Buna rağmen İsrail ordusunun Filistinlilere zulmettiği gerekçesiyle askerliği reddeden Yahudi gençler bulunuyor.
Bunlardan biri de 18 yaşındaki Tal Mitnick. Tel Aviv'in güneyindeki Bat Yam bölgesinde AA muhabirine konuşan Mitnic, İsrail ordusunun Filistinlilere zulmettiği görüşünde.
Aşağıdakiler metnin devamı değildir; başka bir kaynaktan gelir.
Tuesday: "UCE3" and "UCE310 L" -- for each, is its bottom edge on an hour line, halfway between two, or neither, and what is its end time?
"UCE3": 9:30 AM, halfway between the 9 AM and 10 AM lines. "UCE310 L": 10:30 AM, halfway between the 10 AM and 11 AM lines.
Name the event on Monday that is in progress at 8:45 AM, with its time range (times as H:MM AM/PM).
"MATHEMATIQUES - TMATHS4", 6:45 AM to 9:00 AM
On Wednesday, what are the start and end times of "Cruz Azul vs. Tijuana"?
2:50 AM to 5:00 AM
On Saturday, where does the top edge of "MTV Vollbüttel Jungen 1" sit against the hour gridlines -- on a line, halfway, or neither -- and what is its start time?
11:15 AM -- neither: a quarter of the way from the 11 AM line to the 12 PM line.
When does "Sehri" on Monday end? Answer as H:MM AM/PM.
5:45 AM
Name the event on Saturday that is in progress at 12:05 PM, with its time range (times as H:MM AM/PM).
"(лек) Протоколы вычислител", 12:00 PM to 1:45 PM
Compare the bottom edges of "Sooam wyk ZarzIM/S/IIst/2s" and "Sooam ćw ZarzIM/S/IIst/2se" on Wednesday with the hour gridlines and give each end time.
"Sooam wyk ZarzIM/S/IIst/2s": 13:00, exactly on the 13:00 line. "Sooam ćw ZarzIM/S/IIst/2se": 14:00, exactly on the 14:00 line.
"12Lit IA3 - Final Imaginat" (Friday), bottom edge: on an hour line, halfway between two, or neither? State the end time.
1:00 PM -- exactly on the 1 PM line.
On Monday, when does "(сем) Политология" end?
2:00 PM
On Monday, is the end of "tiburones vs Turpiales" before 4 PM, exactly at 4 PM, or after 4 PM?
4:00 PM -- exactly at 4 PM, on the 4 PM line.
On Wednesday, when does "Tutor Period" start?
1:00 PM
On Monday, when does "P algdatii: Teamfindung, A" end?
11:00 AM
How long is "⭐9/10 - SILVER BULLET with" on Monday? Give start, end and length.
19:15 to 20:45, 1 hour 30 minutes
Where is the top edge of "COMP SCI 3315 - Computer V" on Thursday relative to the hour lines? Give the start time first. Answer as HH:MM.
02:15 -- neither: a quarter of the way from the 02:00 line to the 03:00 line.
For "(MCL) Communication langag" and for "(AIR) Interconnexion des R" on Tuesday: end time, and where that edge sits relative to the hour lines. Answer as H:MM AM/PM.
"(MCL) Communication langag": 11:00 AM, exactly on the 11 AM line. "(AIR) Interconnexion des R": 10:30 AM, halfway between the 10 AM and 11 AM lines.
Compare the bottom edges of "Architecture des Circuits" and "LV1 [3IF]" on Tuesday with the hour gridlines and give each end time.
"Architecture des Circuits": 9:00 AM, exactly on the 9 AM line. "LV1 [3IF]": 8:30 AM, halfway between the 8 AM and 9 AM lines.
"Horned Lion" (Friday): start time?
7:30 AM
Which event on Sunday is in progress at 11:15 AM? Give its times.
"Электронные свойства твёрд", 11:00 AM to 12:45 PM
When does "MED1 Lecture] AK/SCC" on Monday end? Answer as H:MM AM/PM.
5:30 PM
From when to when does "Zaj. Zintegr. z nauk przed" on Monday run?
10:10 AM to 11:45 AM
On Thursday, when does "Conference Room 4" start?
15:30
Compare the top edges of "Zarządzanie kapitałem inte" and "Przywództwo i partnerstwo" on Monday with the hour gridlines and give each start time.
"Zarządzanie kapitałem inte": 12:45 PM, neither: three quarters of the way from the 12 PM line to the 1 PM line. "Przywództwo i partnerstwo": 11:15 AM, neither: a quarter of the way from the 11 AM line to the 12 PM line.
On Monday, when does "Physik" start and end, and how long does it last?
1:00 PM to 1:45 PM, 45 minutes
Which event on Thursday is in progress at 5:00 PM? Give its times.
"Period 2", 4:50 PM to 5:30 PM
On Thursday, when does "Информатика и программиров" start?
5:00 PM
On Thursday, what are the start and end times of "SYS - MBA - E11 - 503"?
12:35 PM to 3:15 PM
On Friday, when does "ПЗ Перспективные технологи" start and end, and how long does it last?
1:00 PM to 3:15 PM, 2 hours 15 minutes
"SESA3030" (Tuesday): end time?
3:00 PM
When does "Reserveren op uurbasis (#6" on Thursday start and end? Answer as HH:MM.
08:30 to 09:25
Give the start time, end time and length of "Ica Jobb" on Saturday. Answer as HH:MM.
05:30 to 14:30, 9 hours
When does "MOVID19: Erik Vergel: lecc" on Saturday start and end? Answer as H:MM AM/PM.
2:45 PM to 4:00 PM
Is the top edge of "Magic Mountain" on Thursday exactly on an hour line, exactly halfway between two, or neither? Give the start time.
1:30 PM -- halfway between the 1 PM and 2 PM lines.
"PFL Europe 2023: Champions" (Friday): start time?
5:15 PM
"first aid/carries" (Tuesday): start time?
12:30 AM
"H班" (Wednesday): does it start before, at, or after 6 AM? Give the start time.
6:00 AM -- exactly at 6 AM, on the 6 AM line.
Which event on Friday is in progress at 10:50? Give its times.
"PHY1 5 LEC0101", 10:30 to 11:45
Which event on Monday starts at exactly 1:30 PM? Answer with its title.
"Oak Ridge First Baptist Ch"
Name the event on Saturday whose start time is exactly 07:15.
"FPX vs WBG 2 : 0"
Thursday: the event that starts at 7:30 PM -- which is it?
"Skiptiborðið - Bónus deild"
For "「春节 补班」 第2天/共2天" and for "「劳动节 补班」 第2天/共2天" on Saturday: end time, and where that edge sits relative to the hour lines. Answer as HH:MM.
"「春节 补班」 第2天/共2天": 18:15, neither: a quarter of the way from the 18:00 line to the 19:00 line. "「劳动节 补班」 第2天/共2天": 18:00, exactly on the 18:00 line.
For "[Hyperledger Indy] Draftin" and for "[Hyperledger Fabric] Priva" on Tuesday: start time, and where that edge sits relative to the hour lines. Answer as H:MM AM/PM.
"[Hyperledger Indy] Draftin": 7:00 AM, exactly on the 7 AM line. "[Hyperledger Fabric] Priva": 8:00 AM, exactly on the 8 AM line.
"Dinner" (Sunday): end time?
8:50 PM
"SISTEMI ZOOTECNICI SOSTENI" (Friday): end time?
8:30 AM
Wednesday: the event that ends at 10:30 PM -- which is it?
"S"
"Bu zulmün parçası olmayı reddediyorum"Liseyi yeni bitirdiğini ve askere gitmeyi reddedeceğini ifade eden İsrailli genç, bunun sebebini şöyle açıkladı:
"İsrail ordusunun bu bölgedeki Yahudi seçkinciliğinin operasyonel bir kolu olduğunu düşünüyorum. (Bu ordu) Filistin halkının ezilmesine dayanıyor ve ben bu zulmün bir parçası olmayı reddediyorum. Bunun yerine insan hakları aktivistliğine devam ediyorum."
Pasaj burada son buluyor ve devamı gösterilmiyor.